* AIM OF THE TASK:
An exact copy of all the data is required.

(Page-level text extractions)
•••••

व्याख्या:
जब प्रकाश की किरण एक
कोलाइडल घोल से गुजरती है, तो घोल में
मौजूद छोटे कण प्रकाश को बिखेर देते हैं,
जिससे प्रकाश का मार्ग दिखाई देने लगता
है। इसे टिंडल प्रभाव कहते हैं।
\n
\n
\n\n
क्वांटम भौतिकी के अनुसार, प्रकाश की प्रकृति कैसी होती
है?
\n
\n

•••••

* SOLUTION TO THIS TASK:
व्याख्या:
जब प्रकाश की किरण एक
कोलाइडल घोल से गुजरती है, तो घोल में
मौजूद छोटे कण प्रकाश को बिखेर देते हैं,
जिससे प्रकाश का मार्ग दिखाई देने लगता
है। इसे टिंडल प्रभाव कहते हैं।
\n
\n
\n\n
क्वांटम भौतिकी के अनुसार, प्रकाश की प्रकृति कैसी होती
है?
\n
\n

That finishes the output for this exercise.